Appelant à son aide Hector et Tommy Boucharessas, l’habile médecin, avec mille précautions, souleva l’infortunée, qui fut transportée à l’écart afin de recevoir tous les soins désirables.

Au moment de l’accident, Talou, comme pour éviter toute interruption dans le spectacle, avait donné discrètement quelques ordres à Rao.

Couvrant tout à coup les cris lointains de la pauvre Olga, un chœur immense retentit, formé de voix d’hommes graves et vibrantes.
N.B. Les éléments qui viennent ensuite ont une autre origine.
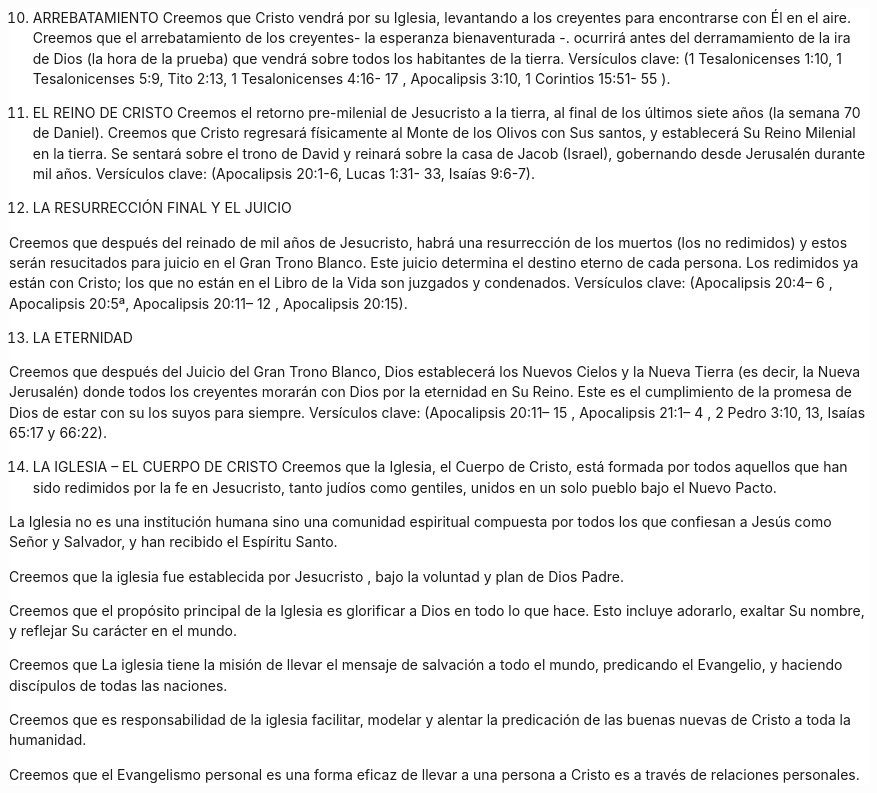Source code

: 10. ARREBATAMIENTO
Creemos que Cristo vendrá por su Iglesia, levantando a los creyentes para
encontrarse con Él en el aire. Creemos que el arrebatamiento de los creyentes- la
esperanza bienaventurada -. ocurrirá antes del derramamiento de la ira de Dios (la
hora de la prueba) que vendrá sobre todos los habitantes de la tierra. Versículos clave:
(1 Tesalonicenses 1:10, 1 Tesalonicenses 5:9, Tito 2:13, 1 Tesalonicenses 4:16- 17 ,
Apocalipsis 3:10, 1 Corintios 15:51- 55 ).

11. EL REINO DE CRISTO
Creemos el retorno pre-milenial de Jesucristo a la tierra, al final de los últimos
siete años (la semana 70 de Daniel). Creemos que Cristo regresará físicamente al
Monte de los Olivos con Sus santos, y establecerá Su Reino Milenial en la tierra. Se
sentará sobre el trono de David y reinará sobre la casa de Jacob (Israel), gobernando
desde Jerusalén durante mil años. Versículos clave: (Apocalipsis 20:1-6, Lucas 1:31-
33, Isaías 9:6-7).

12. LA RESURRECCIÓN FINAL Y EL JUICIO

Creemos que después del reinado de mil años de Jesucristo, habrá una resurrección
de los muertos (los no redimidos) y estos serán resucitados para juicio en el Gran Trono
Blanco. Este juicio determina el destino eterno de cada persona. Los redimidos ya
están con Cristo; los que no están en el Libro de la Vida son juzgados y condenados.
Versículos clave: (Apocalipsis 20:4– 6 , Apocalipsis 20:5ª, Apocalipsis 20:11– 12 ,
Apocalipsis 20:15).

13. LA ETERNIDAD

Creemos que después del Juicio del Gran Trono Blanco, Dios establecerá los Nuevos
Cielos y la Nueva Tierra (es decir, la Nueva Jerusalén) donde todos los creyentes
morarán con Dios por la eternidad en Su Reino. Este es el cumplimiento de la promesa
de Dios de estar con su los suyos para siempre. Versículos clave: (Apocalipsis 20:11–
15 , Apocalipsis 21:1– 4 , 2 Pedro 3:10, 13, Isaías 65:17 y 66:22).

14. LA IGLESIA – EL CUERPO DE CRISTO
Creemos que la Iglesia, el Cuerpo de Cristo, está formada por todos aquellos que han
sido redimidos por la fe en Jesucristo, tanto judíos como gentiles, unidos en un solo
pueblo bajo el Nuevo Pacto.

La Iglesia no es una institución humana sino una comunidad espiritual compuesta por
todos los que confiesan a Jesús como Señor y Salvador, y han recibido el Espíritu
Santo.

Creemos que la iglesia fue establecida por Jesucristo , bajo la voluntad y plan de Dios
Padre.

Creemos que el propósito principal de la Iglesia es glorificar a Dios en todo lo que
hace. Esto incluye adorarlo, exaltar Su nombre, y reflejar Su carácter en el mundo.

Creemos que La iglesia tiene la misión de llevar el mensaje de salvación a todo el
mundo, predicando el Evangelio, y haciendo discípulos de todas las naciones.

Creemos que es responsabilidad de la iglesia facilitar, modelar y alentar la predicación
de las buenas nuevas de Cristo a toda la humanidad.

Creemos que el Evangelismo personal es una forma eficaz de llevar a una persona a
Cristo es a través de relaciones personales.
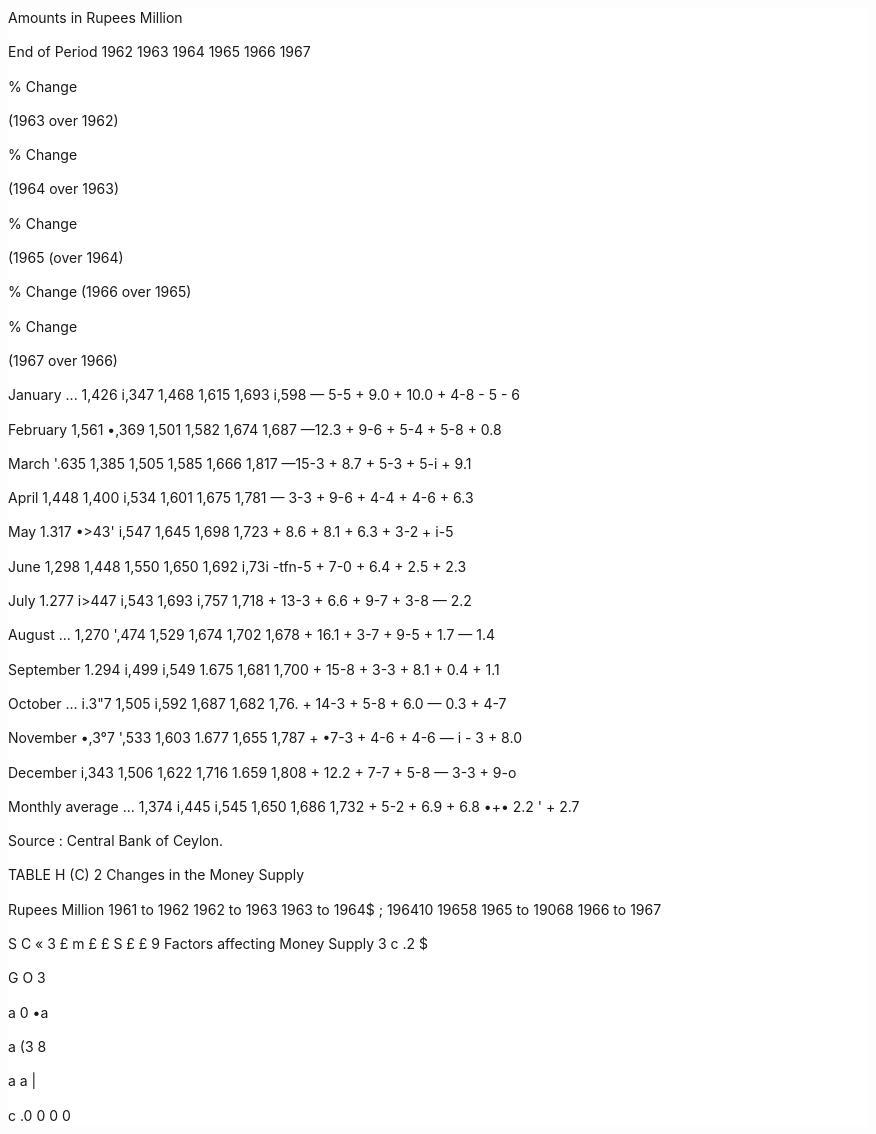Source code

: Amounts in Rupees Million

End of Period 1962 1963 1964 1965 1966 1967

% Change

(1963 over 1962)

% Change

(1964 over 1963)

% Change

(1965 (over 1964)

% Change (1966 over 1965)

% Change

(1967 over 1966)

January ... 1,426 i,347 1,468 1,615 1,693 i,598 — 5-5 + 9.0 + 10.0 + 4-8 - 5 - 6

February 1,561 •,369 1,501 1,582 1,674 1,687 —12.3 + 9-6 + 5-4 + 5-8 + 0.8

March '.635 1,385 1,505 1,585 1,666 1,817 —15-3 + 8.7 + 5-3 + 5-i + 9.1

April 1,448 1,400 i,534 1,601 1,675 1,781 — 3-3 + 9-6 + 4-4 + 4-6 + 6.3

May 1.317 •>43' i,547 1,645 1,698 1,723 + 8.6 + 8.1 + 6.3 + 3-2 + i-5

June 1,298 1,448 1,550 1,650 1,692 i,73i -tfn-5 + 7-0 + 6.4 + 2.5 + 2.3

July 1.277 i>447 i,543 1,693 i,757 1,718 + 13-3 + 6.6 + 9-7 + 3-8 — 2.2

August ... 1,270 ',474 1,529 1,674 1,702 1,678 + 16.1 + 3-7 + 9-5 + 1.7 — 1.4

September 1.294 i,499 i,549 1.675 1,681 1,700 + 15-8 + 3-3 + 8.1 + 0.4 + 1.1

October ... i.3"7 1,505 i,592 1,687 1,682 1,76. + 14-3 + 5-8 + 6.0 — 0.3 + 4-7

November •,3°7 ',533 1,603 1.677 1,655 1,787 + •7-3 + 4-6 + 4-6 — i - 3 + 8.0

December i,343 1,506 1,622 1,716 1.659 1,808 + 12.2 + 7-7 + 5-8 — 3-3 + 9-o

Monthly average ... 1,374 i,445 i,545 1,650 1,686 1,732 + 5-2 + 6.9 + 6.8 •+• 2.2 ' + 2.7

Source : Central Bank of Ceylon.

TABLE H (C) 2 Changes in the Money Supply

Rupees Million 1961 to 1962 1962 to 1963 1963 to 1964$ ; 196410 19658 1965 to 19068 1966 to 1967

S C « 3 £ m £ £ S £ £ 9 Factors affecting Money Supply 3 c .2 $

G O 3

a 0 •a

a (3 8

a a |

c .0 0 0 0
À ce bruit, chacun se retourna vers le côté ouest, devant lequel les guerriers noirs, accroupis près de leurs armes déposées sur le sol, chantaient tous la Jéroukka, sorte d’épopée orgueilleuse enfantée par l’empereur, qui avait pris pour sujet le récit de ses propres exploits.

L’air, de rythme et de tonalité bizarres, se composait d’un seul motif assez court, indéfiniment reproduit avec des paroles toujours nouvelles.

Les chanteurs scandaient chaque couplet par des battements de mains réglés avec ensemble, et une impression assez grandiose se dégageait de cette glorieuse complainte, dont l’exécution ne manquait ni d’ampleur ni de caractère.

Pourtant la reprise continuelle de l’unique phrase, éternellement pareille, engendra peu à peu une intense monotonie, accentuée par les inévitables chances de durée qu’offrait la Jéroukka, relation fidèle où tenait la vie entière de l’empereur, dont les hauts faits étaient nombreux.

Le texte ponukéléien, entièrement inaccessible à des oreilles européennes, se déroulait en strophes confuses, sans doute pleines d’événements capitaux, et la nuit tombait progressivement sans que rien fît prévoir le terme de cette fastidieuse mélopée.

Soudain, alors qu’on désespérait de jamais atteindre au vers final, le chœur, s’arrêtant de lui-même, fut remplacé par une voix de cantatrice, ― voix merveilleuse et pénétrante qui résonnait avec pureté dans la pénombre déjà opaque.

Tous les yeux, cherchant l’endroit d’où partait ce nouveau chant, découvrirent Carmichaël, qui, debout à l’extrémité gauche devant le premier rang des choristes, achevait la Jéroukka en phrasant solitairement, sans rien changer au motif musical, le chapitre additionnel consacré à la Bataille du Tez.

Sa miraculeuse voix de tête, copiant à s’y méprendre les vibrations d’un gosier féminin, se développait à souhait dans la grande sonorité du plein air, sans paraître gênée par la difficile prononciation vocables incompréhensibles dont les stances étaient faites.

Au bout de quelques instants, Carmichaël, d’abord si sûr de lui, fut forcé de s’interrompre, trahi par sa mémoire, qui lui refusait un mot dans la suite d’inintelligibles syllabes consciencieusement apprises par cœur.

Talou souffla de loin à voix haute le fragment oublié par le jeune Marseillais, qui, retrouvant dès lors le fil du récit, parvint sans nouvelle hésitation jusqu’à la fin du dernier couplet.

Aussitôt l’empereur dit quelques mots à Sirdah, qui, traduisant en excellent français la sentence dictée par son père, dut infliger à Carmichaël une consigne de trois heures pour punition de sa légère défaillance.